DeepEyesV2 reached 28.3 percent overall accuracy on RealX-Bench. That was ahead of its base model, Qwen2.5-VL-7B, which scored 22.3 percent. It still trailed the 32-billion and 72-billion-parameter versions, but it outperformed other open-source models on tasks requiring coordination across all three capabilities.

The benchmark analysis also found that search tools were a major contributor to accuracy gains. Text search produced the largest gains, suggesting that many models still have difficulty making full use of visual search alone.

Where the smaller model gains ground

DeepEyesV2's strongest improvements appear in specialized benchmarks. On MathVerse, it scored 52.7 percent, a 7.1-point improvement over its base model.
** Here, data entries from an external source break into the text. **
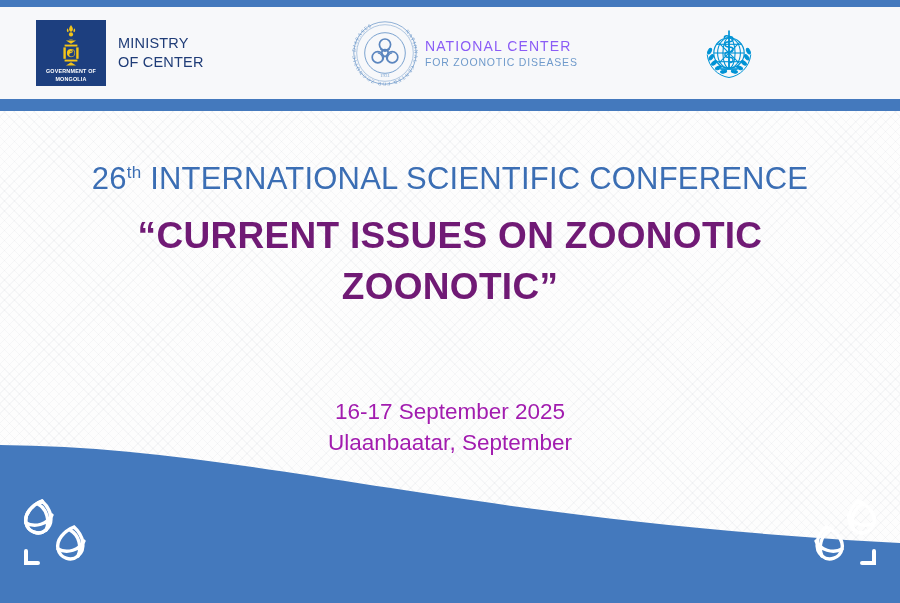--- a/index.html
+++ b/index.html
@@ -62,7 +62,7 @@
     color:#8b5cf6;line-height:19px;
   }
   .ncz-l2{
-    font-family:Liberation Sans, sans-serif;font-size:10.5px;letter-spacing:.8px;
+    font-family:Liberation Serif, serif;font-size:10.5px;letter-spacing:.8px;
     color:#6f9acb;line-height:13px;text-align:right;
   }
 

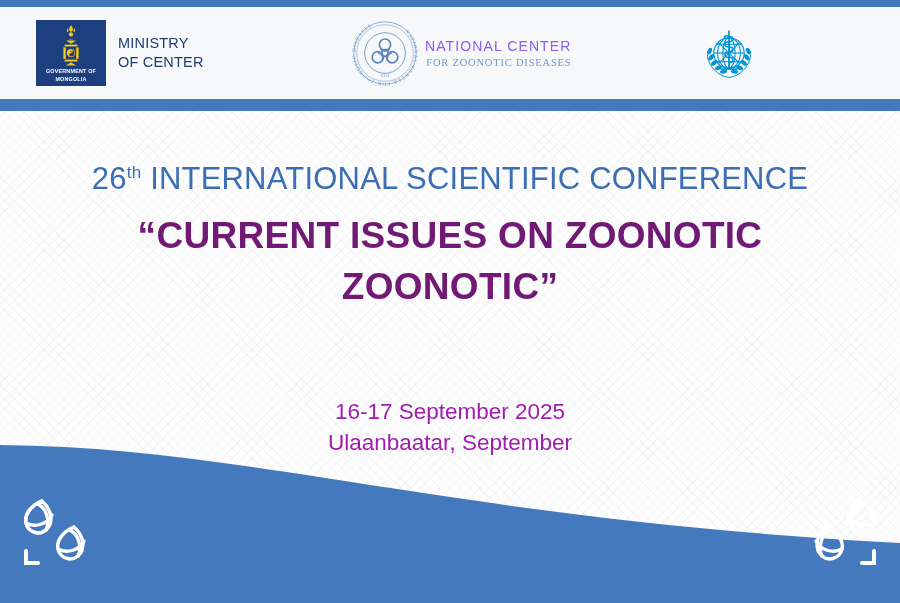--- a/index.html
+++ b/index.html
@@ -76,7 +76,7 @@
   .who-country{color:#0093d5;font-weight:bold;font-size:12.5px;line-height:14px;text-align:center;width:116px;}
 
   
-  .body-area{position:absolute;left:0;top:98px;width:900px;height:408px;z-index:4;}
+  .body-area{position:absolute;left:0;top:128px;width:900px;height:408px;z-index:4;}
   .line1{
     position:absolute;top:63px;width:900px;text-align:center;
     color:#3b6eb4;font-size:31px;font-weight:normal;letter-spacing:.2px;

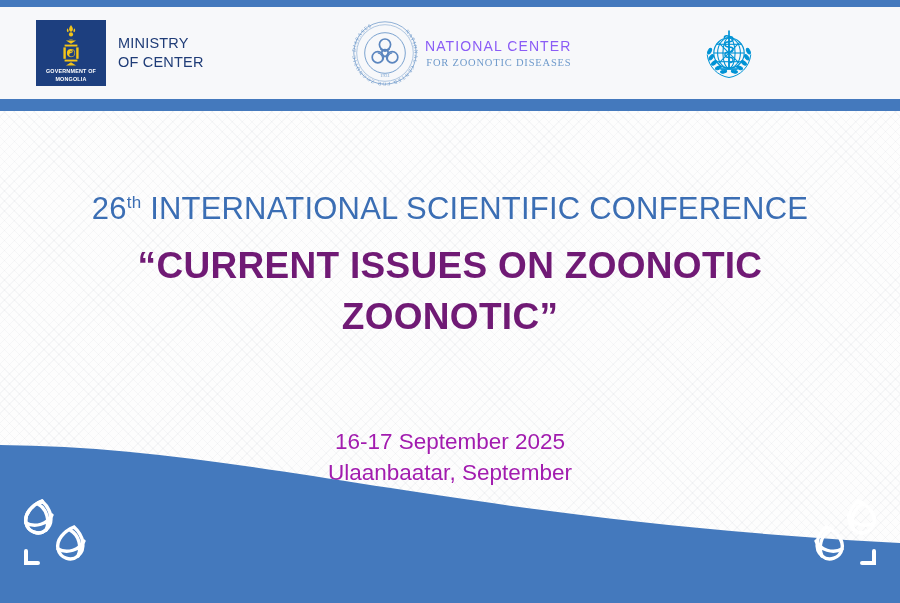--- a/index.html
+++ b/index.html
@@ -84,7 +84,7 @@
   .line1 sup{font-size:17px;vertical-align:super;line-height:0;}
   .line2{
     position:absolute;top:112px;width:900px;text-align:center;
-    color:#701a75;font-size:37px;font-weight:bold;line-height:51px;letter-spacing:.3px;
+    color:#15803d;font-size:37px;font-weight:bold;line-height:51px;letter-spacing:.3px;
   }
   .meta{
     position:absolute;top:298px;width:900px;text-align:center;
It also performed strongly on search-driven tasks. On MMSearch, DeepEyesV2 reached 63.7 percent, ahead of the dedicated MMSearch-R1 model at 53.8 percent.

The model's everyday image understanding results are also notable. The 7-billion-parameter DeepEyesV2 surpassed Qwen2.5-VL-32B, despite having more than four times fewer parameters.

Taken together, these results support a clear implication: structured tool use can compensate for some limitations of smaller models. DeepEyesV2 does not win by storing more information inside the model. It improves by learning how to call outside resources more effectively.

Why the strategy matters

After reinforcement learning, DeepEyesV2 became more adaptive. It used tools less often overall, which suggests the model learned to call them only when needed. At the same time, the high variance in tool use across tasks shows that it continues to adjust its strategy depending on the problem.

That distinction is central. Effective tool use is not just about giving a model access to search or code. The harder challenge is teaching it to decide which tool fits the task, when to use it, and how to combine the results with its own reasoning.

The project also fits into Xiaohongshu's broader AI work. Its first open-source language model, dots.llm1, delivered competitive results and outperformed models from Alibaba and Deepseek in efficiency. Its character recognition model, dots.ocr, showed similar capabilities.

The earlier DeepEyes release in May combined reasoning with multimodal understanding. DeepEyesV2 builds on that foundation and aims to bring these capabilities together in more agent-like environments.

DeepEyesV2 is available on Hugging Face and GitHub under the Apache License 2.0 and can be used commercially. For developers and researchers watching multimodal AI, its main message is direct: the next performance gains may come as much from better tool coordination as from larger models.